Plain-text document sources:
· · · · ·

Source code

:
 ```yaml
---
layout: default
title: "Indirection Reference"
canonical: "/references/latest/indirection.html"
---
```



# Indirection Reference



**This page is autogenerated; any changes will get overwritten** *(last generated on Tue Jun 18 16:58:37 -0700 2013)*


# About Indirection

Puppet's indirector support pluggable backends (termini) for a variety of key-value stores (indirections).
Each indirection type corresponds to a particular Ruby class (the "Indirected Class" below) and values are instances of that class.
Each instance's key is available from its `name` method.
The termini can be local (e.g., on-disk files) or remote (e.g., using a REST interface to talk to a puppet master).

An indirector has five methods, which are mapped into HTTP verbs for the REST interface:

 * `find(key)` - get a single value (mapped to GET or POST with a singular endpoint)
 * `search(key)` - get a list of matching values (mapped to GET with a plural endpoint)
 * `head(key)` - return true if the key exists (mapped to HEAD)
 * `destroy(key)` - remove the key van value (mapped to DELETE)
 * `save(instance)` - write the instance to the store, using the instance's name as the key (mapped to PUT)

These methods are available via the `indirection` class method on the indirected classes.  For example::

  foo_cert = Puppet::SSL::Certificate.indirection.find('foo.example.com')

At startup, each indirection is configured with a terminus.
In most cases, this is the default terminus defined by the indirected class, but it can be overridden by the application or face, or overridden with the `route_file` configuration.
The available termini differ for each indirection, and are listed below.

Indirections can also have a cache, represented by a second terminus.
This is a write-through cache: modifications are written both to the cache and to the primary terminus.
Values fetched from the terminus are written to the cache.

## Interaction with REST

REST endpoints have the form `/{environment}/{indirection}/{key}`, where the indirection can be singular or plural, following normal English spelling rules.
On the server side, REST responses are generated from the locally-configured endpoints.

· · · · ·

## Task directions:
Pull out each line of the entries that contains "generated".

## Answer space:
**This page is autogenerated; any changes will get overwritten** *(last generated on Tue Jun 18 16:58:37 -0700 2013)*
On the server side, REST responses are generated from the locally-configured endpoints.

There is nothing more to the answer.